**What the exercise asks:**
Update the consolidation ruling below: write out everything from "Both defendants were" down to "APO–1 and APO–2." again, putting "public restroom" wherever "public bathroom" appears.

**Excerpted text:**
--------------------

The PEOPLE of the State of New York, Plaintiff, v. Gowayne MORGAN, Defendant.
The People of the State of New York, Plaintiff v. Chandler Arnold, Defendant.
The People moves This Honorable Court to consolidate the above captioned matters for trial pursuant to CPL 200.20 (2) and CPL 40.10 (2). The motions are joint for decision purposes only. For the reasons set forth below, the motion to consolidate is denied.
Defendant Gowayne Morgan, a 28year old Black male domiciled in Bronx, New York, represented by Legal Aid is charged in docket 2018CN000170 with one count of Public Lewdness [Penal Law § 245.00 (a) ] and one count of Exposure of a Person [Penal Law § 245.01]. This charge is the first contact with the criminal court based upon his Record of Arrest and Prosecution sheet (rap sheet). The complaining witness is a plain-clothes Amtrak Police Officer (hereinafter referred to as APO–2), who allegedly observed the behavior which forms the basis of the criminal charge. At arraignment the court deemed complaint an information. APO–2 did not provide a photo of this defendant. At arraignment on January 9, 2018, People consented to Huntley/Dunaway Hearings and court adjourned to February 7, 2018 for Hearings and Trial. At the appearance of all parties on February 7, 2018, People served and filed the instant motion to consolidate.
Defendant Chandler Arnold, a 45year old White male domiciled in Washington DC, represented by private counsel is charged in docket 2018CN000177 with one count of Public Lewdness [Penal Law § 245.00 (a) ] and one count of Exposure of a Person [Penal Law § 245.01]. This charge is the first contact with the criminal court based upon his Record of Arrest and Prosecution sheet (rap sheet). The complaining witness is a plain-clothes Amtrak Police Officer (hereinafter referred to as APO–1) who observed the behavior which forms the basis of the criminal charge. At arraignment the court deemed complaint an information. APO–1 took a photo of defendant, which is attached to the file. At arraignment on January 9, 2018 the court scheduled defendant motions to be due by January 26, 2018 and court adjourned to February 14, 2018 for Response and Decision. At the appearance of all parties on February 14, 2018 People likewise served and filed again the instant motion to consolidate.
Both defendants were arrested in the State and County of New York for their albeit individual conduct but identically described actions, at the identically same time and same place, in an Amtrak station public bathroom located at 235 West 33rd Street, November 8, 2017 at about 1:47PM in the afternoon. The language in the complaints against both defendants are identical in each information although written by different officers APO–1 and APO–2.

--------------------

**Recorded data:**
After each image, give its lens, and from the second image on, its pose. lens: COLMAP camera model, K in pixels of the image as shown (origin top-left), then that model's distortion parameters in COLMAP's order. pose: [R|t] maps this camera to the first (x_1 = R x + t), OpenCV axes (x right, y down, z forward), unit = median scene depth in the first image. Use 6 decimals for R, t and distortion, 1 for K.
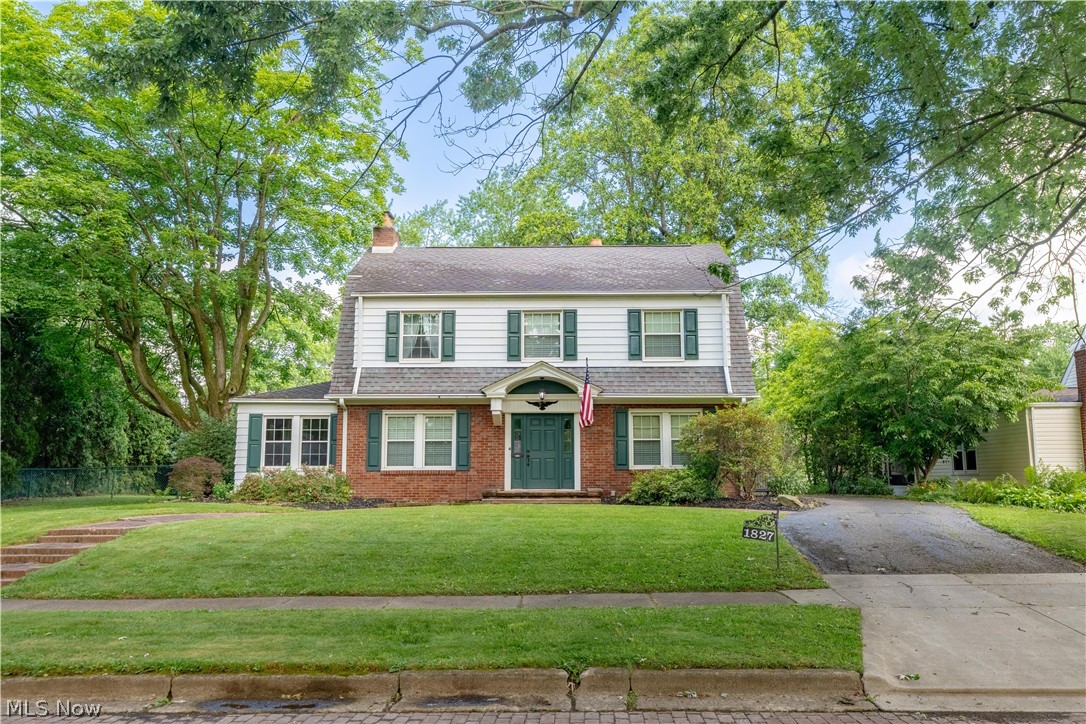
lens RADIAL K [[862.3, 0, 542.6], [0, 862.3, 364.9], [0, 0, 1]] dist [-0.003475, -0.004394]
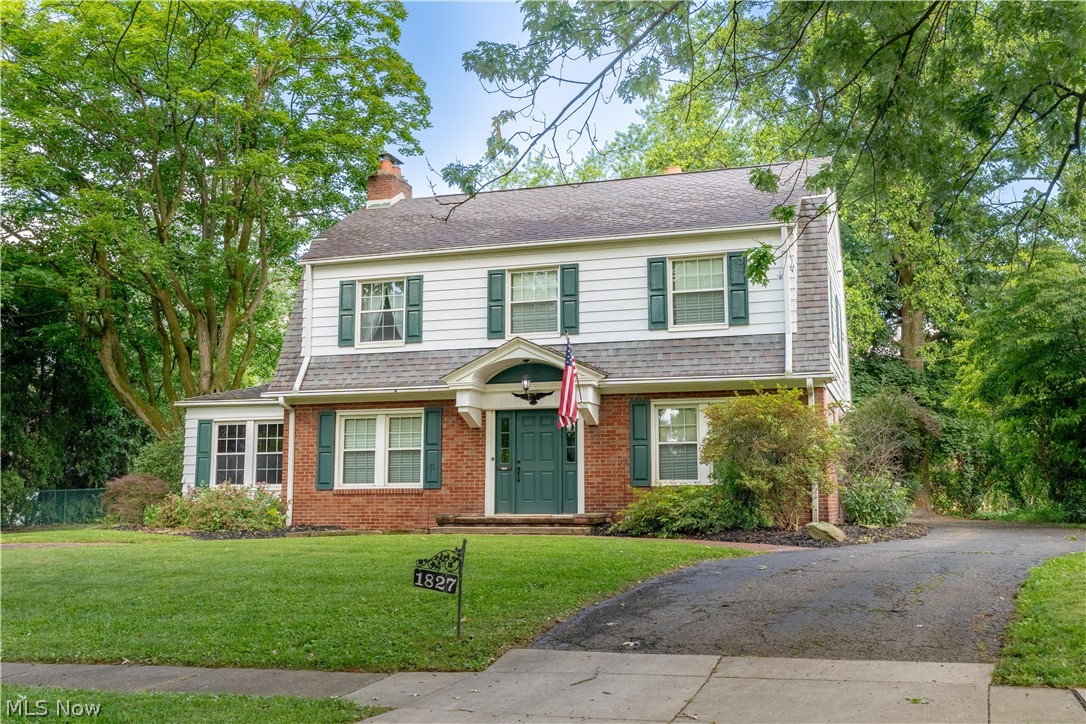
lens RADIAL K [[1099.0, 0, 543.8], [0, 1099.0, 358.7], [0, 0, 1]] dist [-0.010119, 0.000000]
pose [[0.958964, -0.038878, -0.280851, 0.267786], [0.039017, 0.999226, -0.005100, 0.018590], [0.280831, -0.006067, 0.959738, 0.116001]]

--------------------

**Output for this task:**
Both defendants were arrested in the State and County of New York for their albeit individual conduct but identically described actions, at the identically same time and same place, in an Amtrak station public restroom located at 235 West 33rd Street, November 8, 2017 at about 1:47PM in the afternoon. The language in the complaints against both defendants are identical in each information although written by different officers APO–1 and APO–2.